Maple Tempeh - Australian School of Meditation & Yoga | ASMY

Maple Tempeh

maple tempeh vegan delicious healthy wellness vegetarian plant based protein asmy

Tempeh is a highly nutritious soybean product. Unlike tofu, tempeh is fermented, which allows for easier digestion. As with tofu, be sure to purchase organic tempeh to avoid GMOs. Consuming tempeh is not only a great way to add healthy soy to your diet, but it also is a way to boost intake of fermented foods and ensure adequate protein intake.  It is vegan and so easy to make. In fact you’re going to love this recipe. It’s:




& Insanely delicious

You can try it as a tempeh burger or BLT style sandwich. Actually you can put this tempeh in EVERYTHING! Think salads, noodle dishes, veggie stir-frys, coconut curry, wraps and much, much more!

To prepare you just have to slice the tempeh, mix the marinade ingredients, soak the tempeh slices in the marinade for 1 or 2 minutes and fry them, that’s all! You can also bake it if you want. The tempeh can even be prepared the night before, ready for a quick breakfast or brunch dish.

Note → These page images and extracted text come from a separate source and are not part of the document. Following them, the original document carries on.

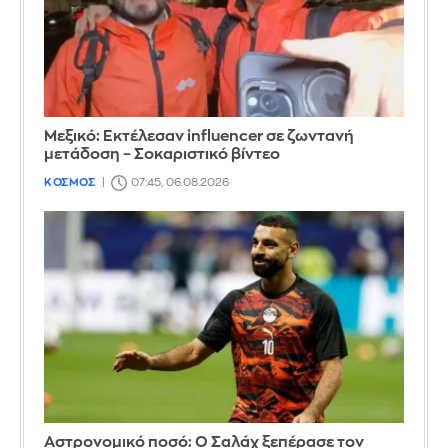
Μεξικό: Εκτέλεσαν influencer σε ζωντανή
μετάδοση – Σοκαριστικό βίντεο
ΚΟΣΜΟΣ
07:45, 06.08.2026
Αστρονομικό ποσό: Ο Σαλάχ ξεπέρασε τον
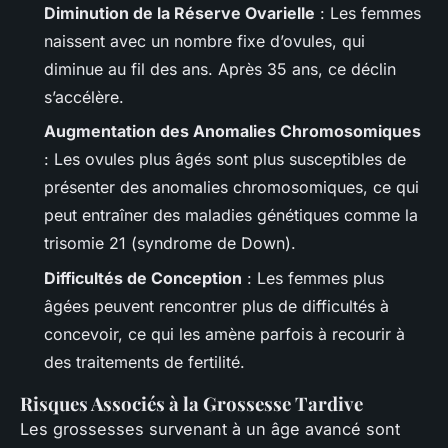
Diminution de la Réserve Ovarielle
: Les femmes
naissent avec un nombre fixe d’ovules, qui
diminue au fil des ans. Après 35 ans, ce déclin
s’accélère.
Augmentation des Anomalies Chromosomiques
: Les ovules plus âgés sont plus susceptibles de
présenter des anomalies chromosomiques, ce qui
peut entraîner des maladies génétiques comme la
trisomie 21 (syndrome de Down).
Difficultés de Conception
: Les femmes plus
âgées peuvent rencontrer plus de difficultés à
concevoir, ce qui les amène parfois à recourir à
des traitements de fertilité.
Risques Associés à la Grossesse Tardive
Les grossesses survenant à un âge avancé sont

The best oils for frying are those that can be heated to high temperatures before burning. I usually use ghee, but coconut oil is also great. Please avoid refined oils, they’re bad for your health.



  • tempeh (250 g)
  • 1 tbsp tamari or soy sauce
  • 1 tbsp maple or agave syrup
  • 1 tbsp finely grated ginger
  • 1 tbsp lemon juice
  • 2 tbsp virgin olive oil, ghee or coconut oil  for frying the tempeh



  1. Slice the tempeh as thin as you can without it falling apart.
  2. Mix the rest of the ingredients in a bowl. Soak the tempeh slices in the marinade for at least 1 or 2 minutes. (You can leave soaking in the fridge for up to 2 days)
  3. Heat coconut oil in a fry pan and when it’s hot, add the tempeh and cook for 2-3 minutes each side over high heat until both sides are browned and crisp.
  4. Add any extra marinade and cook for another minute.
  5. Lay cooked tempeh on paper towel to cool.

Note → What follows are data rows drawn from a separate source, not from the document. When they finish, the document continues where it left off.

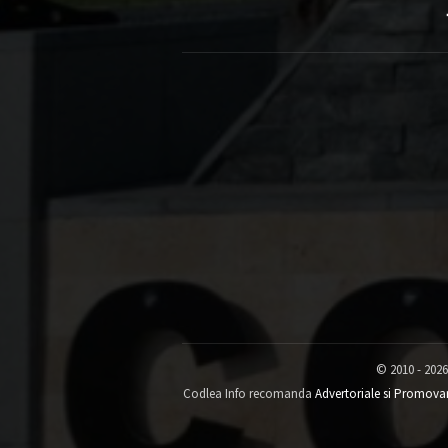
© 2010 - 2026
Codlea Info recomanda
Advertoriale si Promova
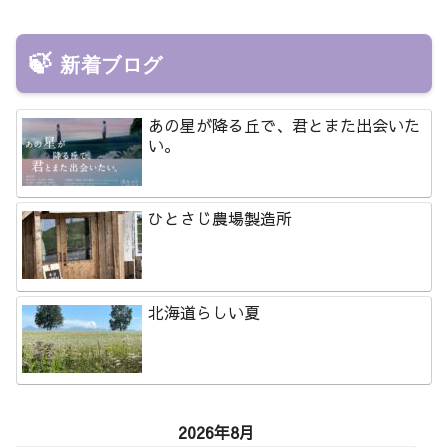
新着ブログ
あの星が降る丘で、君とまた出会いた
い。
ひとさじ農場製造所
北海道らしい夏
2026年8月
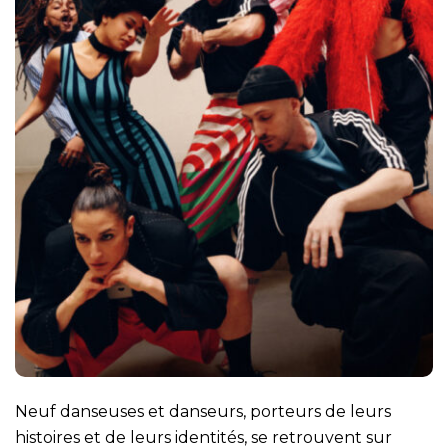
Neuf danseuses et danseurs, porteurs de leurs
histoires et de leurs identités, se retrouvent sur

Note: If choosing to bake preheat oven to 300°F. Line 2 baking sheets with parchment paper. Carefully transfer marinated tempeh slices to prepared baking sheet.  Brush slices with coconut oil, and bake 10 to 15 minutes, or until beginning to brown. Flip tempeh slices, brush with oil, and bake 5 to 7 minutes more, or until crisp and dark brown. Enjoy!